Return the records that follow, unchanged and complete.

(Beginning of RECORDS TO PROCESS)

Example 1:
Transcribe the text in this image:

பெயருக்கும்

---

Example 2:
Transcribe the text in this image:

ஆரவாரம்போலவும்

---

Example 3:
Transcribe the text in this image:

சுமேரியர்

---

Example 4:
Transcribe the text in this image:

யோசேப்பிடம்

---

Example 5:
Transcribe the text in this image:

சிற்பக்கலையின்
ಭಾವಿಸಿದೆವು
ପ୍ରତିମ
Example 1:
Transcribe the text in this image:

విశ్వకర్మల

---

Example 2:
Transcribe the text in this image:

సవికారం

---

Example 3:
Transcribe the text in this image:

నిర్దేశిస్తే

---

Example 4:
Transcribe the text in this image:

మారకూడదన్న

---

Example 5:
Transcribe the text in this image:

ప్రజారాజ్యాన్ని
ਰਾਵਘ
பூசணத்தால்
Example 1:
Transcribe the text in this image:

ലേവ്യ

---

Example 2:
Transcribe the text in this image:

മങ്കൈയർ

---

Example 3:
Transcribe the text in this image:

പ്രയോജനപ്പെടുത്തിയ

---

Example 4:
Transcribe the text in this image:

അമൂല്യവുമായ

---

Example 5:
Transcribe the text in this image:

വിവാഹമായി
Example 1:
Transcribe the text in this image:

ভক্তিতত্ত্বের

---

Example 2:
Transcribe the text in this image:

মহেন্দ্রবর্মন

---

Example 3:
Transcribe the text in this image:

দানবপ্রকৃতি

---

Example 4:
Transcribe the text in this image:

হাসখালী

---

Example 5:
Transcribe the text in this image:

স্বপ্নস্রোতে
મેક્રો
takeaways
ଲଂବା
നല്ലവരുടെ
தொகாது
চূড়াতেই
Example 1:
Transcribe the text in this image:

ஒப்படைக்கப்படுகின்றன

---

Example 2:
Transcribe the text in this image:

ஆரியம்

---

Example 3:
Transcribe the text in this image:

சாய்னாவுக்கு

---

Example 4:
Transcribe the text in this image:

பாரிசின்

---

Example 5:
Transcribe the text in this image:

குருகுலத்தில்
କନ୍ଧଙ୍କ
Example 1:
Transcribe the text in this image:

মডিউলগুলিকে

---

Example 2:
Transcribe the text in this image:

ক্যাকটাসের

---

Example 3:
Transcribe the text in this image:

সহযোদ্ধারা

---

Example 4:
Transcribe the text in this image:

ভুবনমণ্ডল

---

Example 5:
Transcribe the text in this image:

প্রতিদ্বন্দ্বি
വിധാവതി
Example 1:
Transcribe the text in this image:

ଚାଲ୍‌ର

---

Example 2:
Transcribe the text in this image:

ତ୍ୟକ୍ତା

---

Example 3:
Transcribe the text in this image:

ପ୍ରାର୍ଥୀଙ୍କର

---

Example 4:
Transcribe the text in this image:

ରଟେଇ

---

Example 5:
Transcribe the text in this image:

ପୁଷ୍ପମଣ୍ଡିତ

(End of RECORDS TO PROCESS)

* [ANSWER FOR THIS EXERCISE]
Example 1:
Transcribe the text in this image:

பெயருக்கும்

---

Example 2:
Transcribe the text in this image:

ஆரவாரம்போலவும்

---

Example 3:
Transcribe the text in this image:

சுமேரியர்

---

Example 4:
Transcribe the text in this image:

யோசேப்பிடம்

---

Example 5:
Transcribe the text in this image:

சிற்பக்கலையின்
ಭಾವಿಸಿದೆವು
ପ୍ରତିମ
Example 1:
Transcribe the text in this image:

విశ్వకర్మల

---

Example 2:
Transcribe the text in this image:

సవికారం

---

Example 3:
Transcribe the text in this image:

నిర్దేశిస్తే

---

Example 4:
Transcribe the text in this image:

మారకూడదన్న

---

Example 5:
Transcribe the text in this image:

ప్రజారాజ్యాన్ని
ਰਾਵਘ
பூசணத்தால்
Example 1:
Transcribe the text in this image:

ലേവ്യ

---

Example 2:
Transcribe the text in this image:

മങ്കൈയർ

---

Example 3:
Transcribe the text in this image:

പ്രയോജനപ്പെടുത്തിയ

---

Example 4:
Transcribe the text in this image:

അമൂല്യവുമായ

---

Example 5:
Transcribe the text in this image:

വിവാഹമായി
Example 1:
Transcribe the text in this image:

ভক্তিতত্ত্বের

---

Example 2:
Transcribe the text in this image:

মহেন্দ্রবর্মন

---

Example 3:
Transcribe the text in this image:

দানবপ্রকৃতি

---

Example 4:
Transcribe the text in this image:

হাসখালী

---

Example 5:
Transcribe the text in this image:

স্বপ্নস্রোতে
મેક્રો
takeaways
ଲଂବା
നല്ലവരുടെ
தொகாது
চূড়াতেই
Example 1:
Transcribe the text in this image:

ஒப்படைக்கப்படுகின்றன

---

Example 2:
Transcribe the text in this image:

ஆரியம்

---

Example 3:
Transcribe the text in this image:

சாய்னாவுக்கு

---

Example 4:
Transcribe the text in this image:

பாரிசின்

---

Example 5:
Transcribe the text in this image:

குருகுலத்தில்
କନ୍ଧଙ୍କ
Example 1:
Transcribe the text in this image:

মডিউলগুলিকে

---

Example 2:
Transcribe the text in this image:

ক্যাকটাসের

---

Example 3:
Transcribe the text in this image:

সহযোদ্ধারা

---

Example 4:
Transcribe the text in this image:

ভুবনমণ্ডল

---

Example 5:
Transcribe the text in this image:

প্রতিদ্বন্দ্বি
വിധാവതി
Example 1:
Transcribe the text in this image:

ଚାଲ୍‌ର

---

Example 2:
Transcribe the text in this image:

ତ୍ୟକ୍ତା

---

Example 3:
Transcribe the text in this image:

ପ୍ରାର୍ଥୀଙ୍କର

---

Example 4:
Transcribe the text in this image:

ରଟେଇ

---

Example 5:
Transcribe the text in this image:

ପୁଷ୍ପମଣ୍ଡିତ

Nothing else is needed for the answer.